Passage shown
<<<<

Essential work: Chungking Express (1994), The Ashes of Time (1994), In the Mood for Love (2000)

8. David Lynch, USA, born 01/20/1946

David Lynch is the only true surrealist currently working in the American cinema and thus his contribution to the medium has been invaluable. The only thing more impressive than Lynch’s impeccable painterly eye is his ironclad integrity; after selling out with Dune in 1984, Lynch has always ploughed his own furrow, seemingly regardless of critical or audience expectations. This has led to periods where “Jimmy Stewart from Mars” has found himself commercially unpopular and/or critically unfashionable (in particular during the seven years encompassing the American release of Wild at Heart through the tepid responses to Twin Peaks: Fire Walk with Me and Lost Highway). But, my God, just look at the career highlights that can result when a boundary-pushing director works without a net: Eraserhead, The Elephant Man, Blue Velvet, The Straight Story and the mind-blowing, experimental “twin peaks” of Mulholland Drive and INLAND EMPIRE.

Essential work: Eraserhead (1977), Blue Velvet (1986), Mulholland Drive (2002)

7. Jacques Rivette, France, born 03/01/1928

Of the five core directors of the Nouvelle Vague, Jacques Rivette got off to the slowest start. Paris Belongs to Us and The Nun are good small movies but neither hinted at the greatness, the innovation or the mammoth, elaborately conceived structures of what was to come. In the four hour plus L’amour Four (1969), the twelve and a half hour Out 1 (1971) and the relatively lean three hour and thirteen minute Celine and Julie Go Boating (1974), Rivette pushed the cinematic medium as far as it could go. Each of these films exhaustively explored different facets of Rivette’s obsessions: the nature of acting, the relationship between performance and life, the paranoid conspiracy theory plot, the concept of secret societies, and the decline of the revolutionary ideals of May 1968. Out 1 alone confirms Rivette’s status as one of the greatest living directors; the extensive running time allows four seemingly separate narrative strands to very slowly become entwined in a manner that is reminiscent of literature more than cinema (Balzac’s La Comédie humaine is repeatedly referenced throughout) while simultaneously serving up pleasures that are uniquely, sublimely cinematic. The movies Rivette made between 1969 and 1974 are the apotheosis of the French New Wave. If his more recent work feels like a conventional retread of the same material, it is pointless to feel disappointed. Rivette set the bar impossibly high for everyone, including himself.

Essential work: L’amour Fou (1969), Out 1 (1971), Celine and Julie Go Boating (Céline et Julie vont en bateau – Phantom Ladies Over Paris) (1974)

>>>>

Dataset excerpt
<<<<

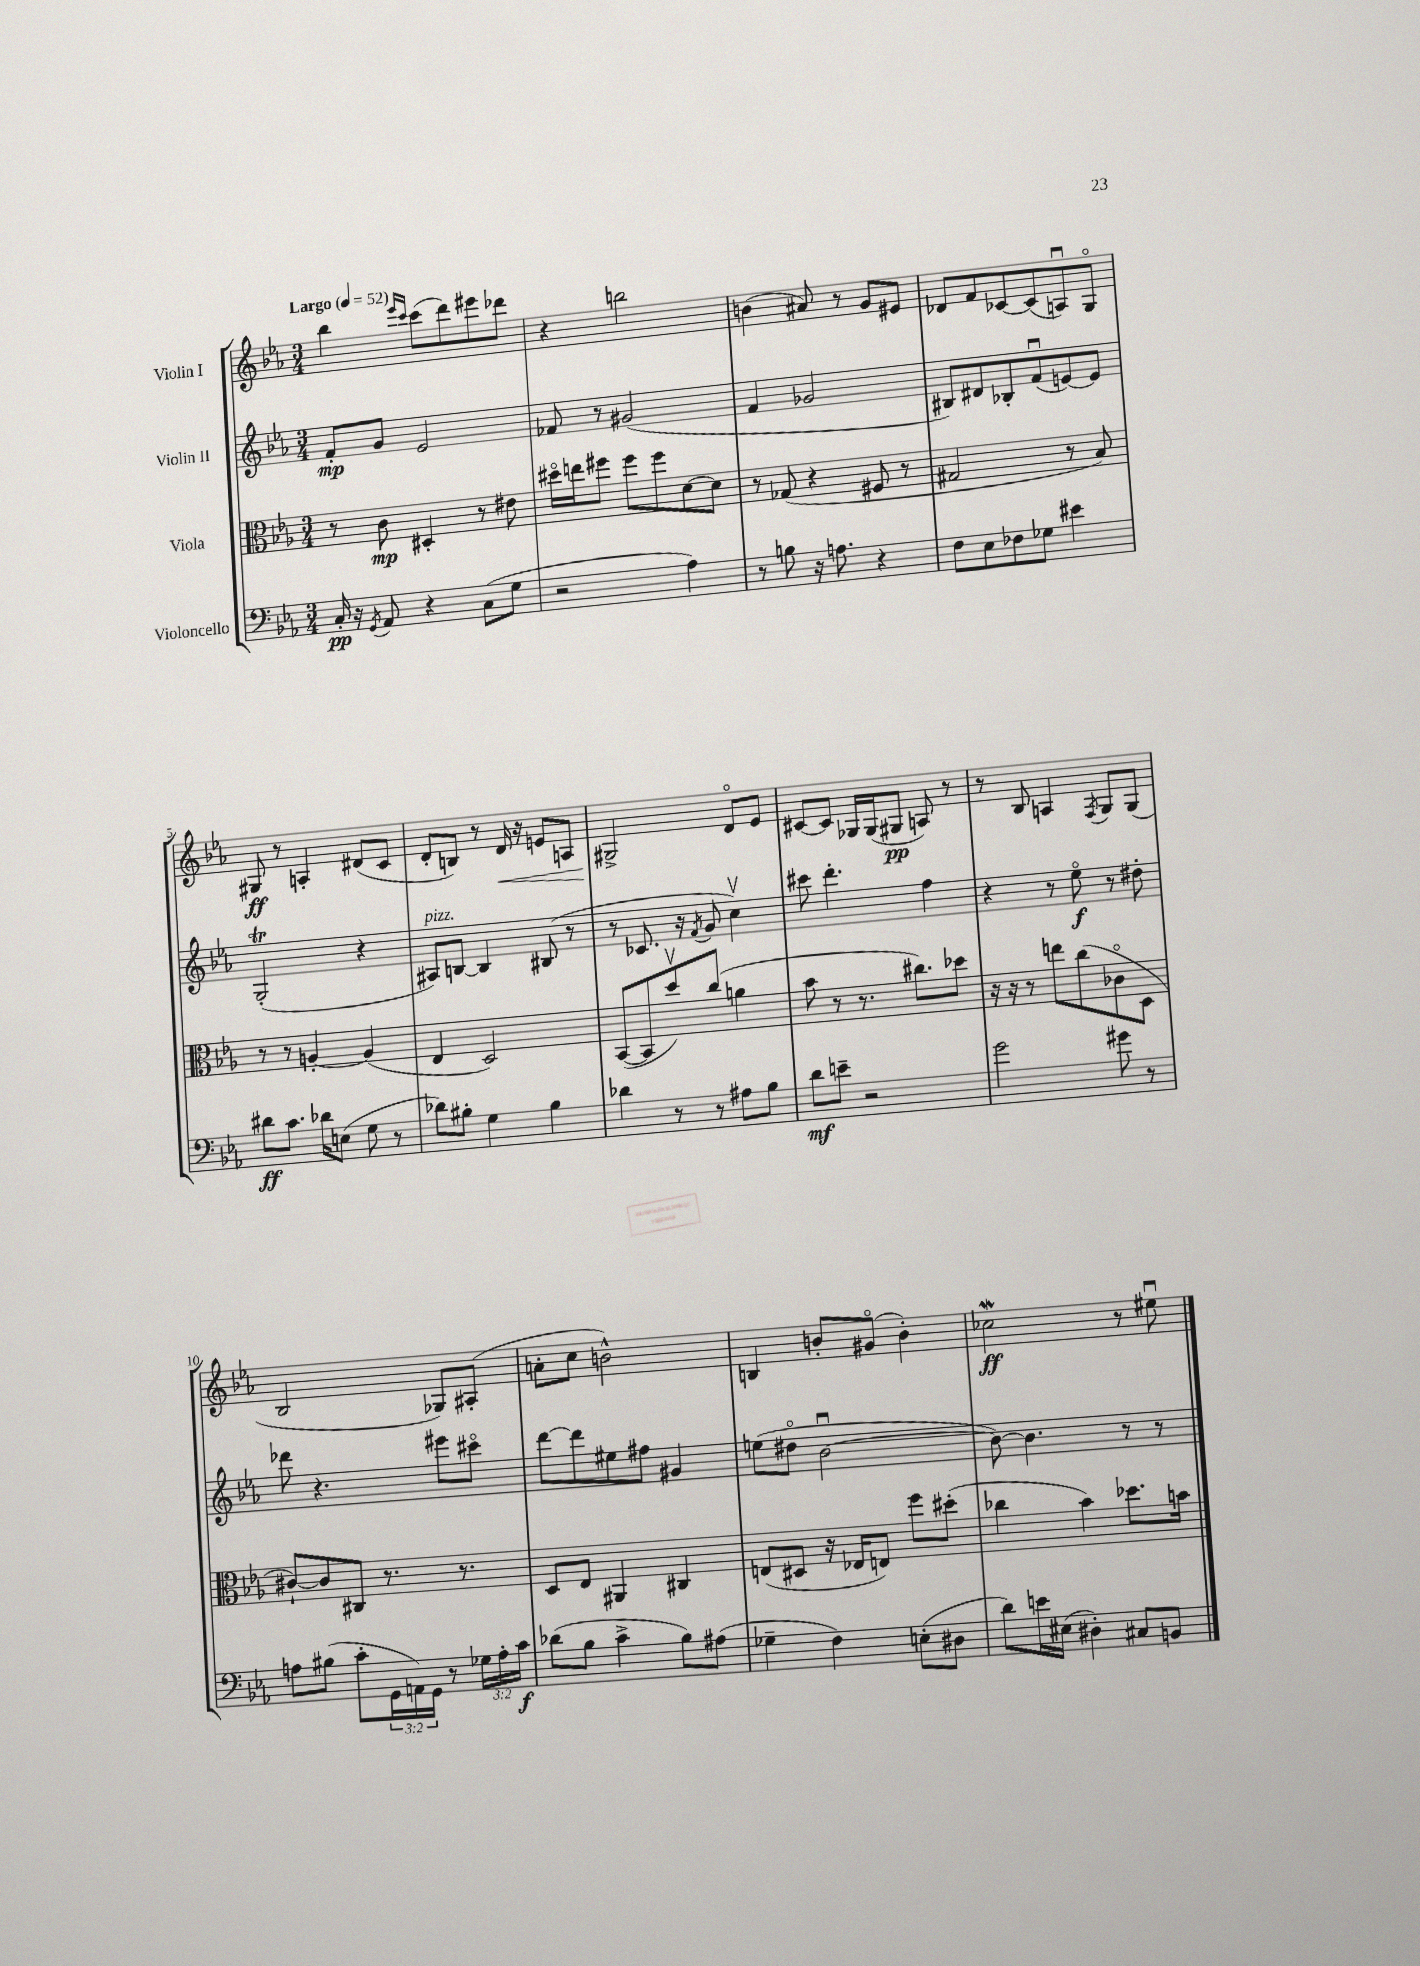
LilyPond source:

>>>>

The tasks
**1.** Answer these from the director profiles:
(a) Which film does the text say Lynch sold out with, and in what year?
(b) How long is Out 1?
(c) Which literary work is repeatedly referenced throughout Out 1?
**2.** In the director profiles, why is it pointless to feel disappointed if Rivette's more recent work seems like a conventional retread of the same material?
**3.** Write the next part of the director profiles, picking up after the "Essential work" line for Rivette.

Response list
**1.**
(a) Dune, in 1984.
(b) Twelve and a half hours.
(c) Balzac's La Comédie humaine.

**2.** The movies he made between 1969 and 1974 are the apotheosis of the French New Wave. With them, Rivette set the bar impossibly high for everyone, including himself.

**3.**
6. Martin Scorsese, USA, born 11/17/1942

Martin Scorsese is the archetypal American cinephile-filmmaker, a passionate artist whose movies are informed as much by his encyclopedic knowledge of the history of cinema as they are by his Catholic upbringing in New York’s Little Italy. He may always be best remembered for his work during the “movie brat” era (especially the modern classics Mean Streets, Taxi Driver and Raging Bull), when he brought a European art-film sensibility to classic Hollywood genre fare and helped redefine American screen acting besides. But apart from a few missteps here and there (New York, New York, Bringing Out the Dead), the man’s entire career has been a model of intelligent, dependable craftsmanship, shot through with an obvious love for the act of making movies. I’m especially grateful for recent works like No Direction Home: Bob Dylan and Shutter Island (by far the best of his collaborations with Leonardo DiCaprio). Whatever Scorsese does in the future, I’ll be there opening weekend.

Essential work: Taxi Driver (1976), Raging Bull (1980), Goodfellas (1990)

5. Abbas Kiarostami, Iran, born 07/22/1940

When Iranian cinema began making inroads at international film festivals in the 1990s, Abbas Kiarostami was its chief ambassador. His “Koker Trilogy,” comprised of Where is the Friend’s Home, Life and Nothing More and Through the Olive Trees, was for many viewers, including me, an exhilarating introduction to an heretofore unknown world of neo-neorealist cinema: one that astonished with its unique mixture of humanism and self-reflexivity, naturalistic performances and documentary-style filmmaking techniques. Little did we realize this trilogy was merely the tip of the iceberg; from Close-Up to The Taste of Cherry to The Wind Will Carry Us to more experimental works like Ten and Shirin, to last year’s splendiferous Certified Copy, no other filmmaker of the past two decades, not even Jean-Luc Godard, has so intelligently and slyly provoked audiences to interrogate their own responses to the images and sounds of his filmography.

Essential work: Close-Up (1991), The Taste of Cherry (1997), Certified Copy (Copie conforme) (2010)

4. Alain Resnais, France, born 06/03/1922

Although often lumped in with the Nouvelle Vague, Alain Resnais was a successful documentary filmmaker years before his brethren at Cahiers du Cinema took up cameras and started doing it for themselves. Among these early works, Night and Fog remains, for my money, the best movie ever made about the holocaust. That film’s elegant use of tracking shots and cross-cutting foreshadowed the intellectually provocative and formally dazzling qualities of Resnais’ classic early narrative features: Hiroshima mon amour, Last Year at Marienbad and Muriel. Resnais’ brilliant editing schemes, in which chronologically scrambled stories dovetail with his cherished theme of subjective memory, have been massively influential on the last half-century of world cinema. After the underrated La Guerre est finie in 1968, Resnais’ output became more hit or miss (I personally have no use for Stavisky or Smoking/No Smoking); but later masterworks like Mon Oncle d’Amerique and Wild Reeds are disturbing, hilarious, deeply satisfying examinations of human behavior that reconfirm Resnais’ status as a giant of the medium.

Essential work: Last Year at Marienbad (L’annee dernier a Marienbad) (1961), Muriel (1963), Mon Oncle d’Amerique (1980)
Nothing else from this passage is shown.